▸ **Aim of the exercise**
The line containing "white-space: nowrap;" marks the start; repeat it and every following line exactly through the end of the entries.

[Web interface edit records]
════════════════════

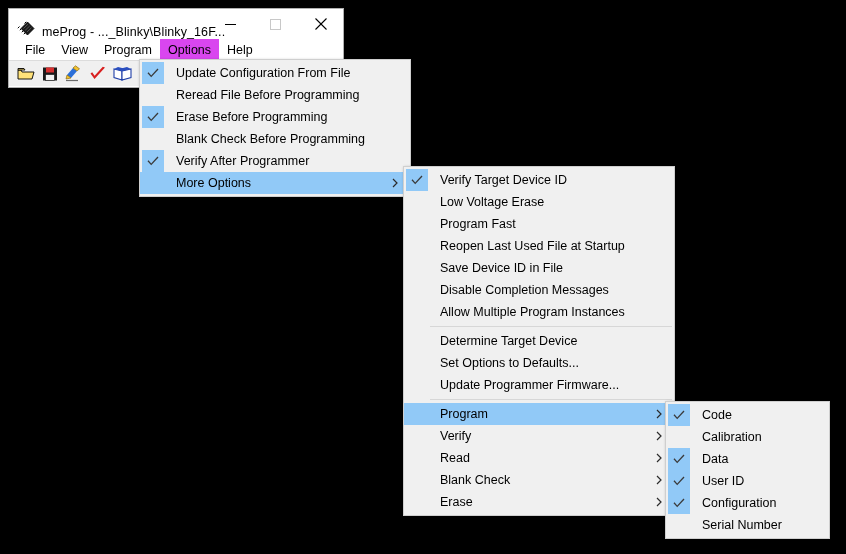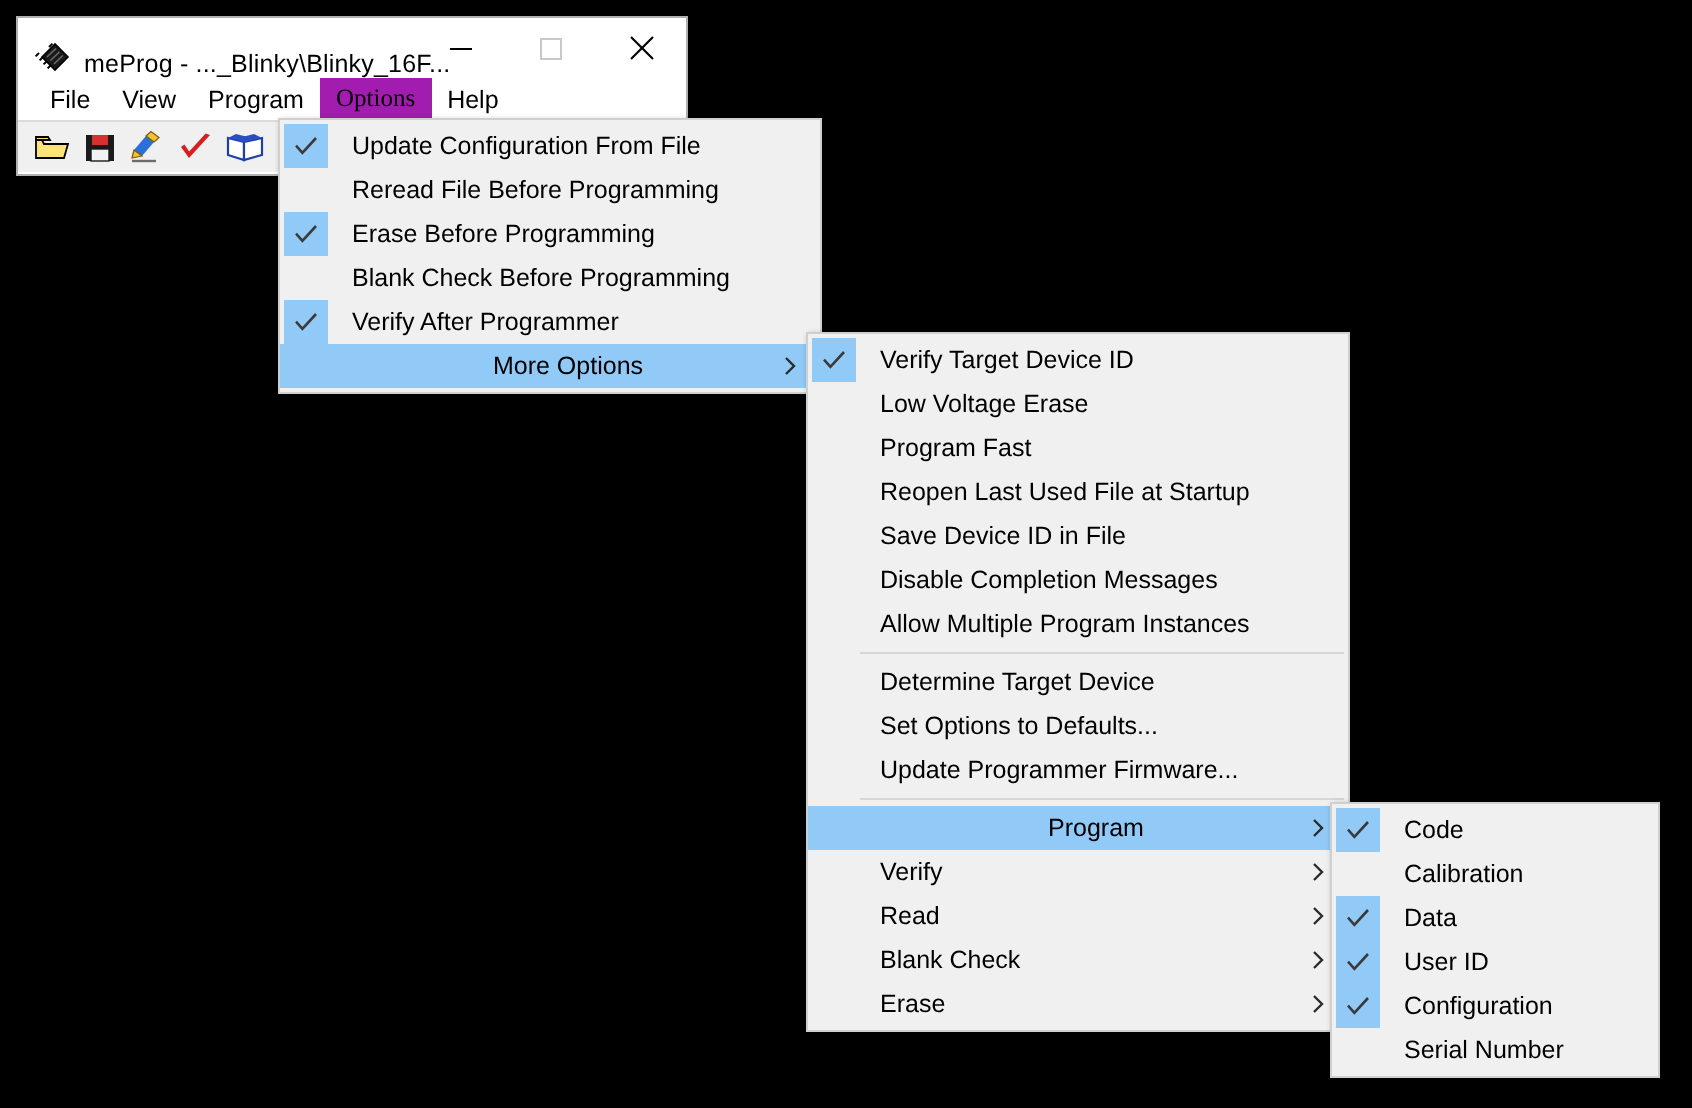--- a/index.html
+++ b/index.html
@@ -84,8 +84,7 @@
     white-space: nowrap;
   }
   .menu-bar-item.active {
-    background: #a21caf;
-    font-family: Liberation Serif, serif;
+    background: #d946ef;
   }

════════════════════

▸ **Response to this task**
     white-space: nowrap;
   }
   .menu-bar-item.active {
-    background: #a21caf;
-    font-family: Liberation Serif, serif;
+    background: #d946ef;
   }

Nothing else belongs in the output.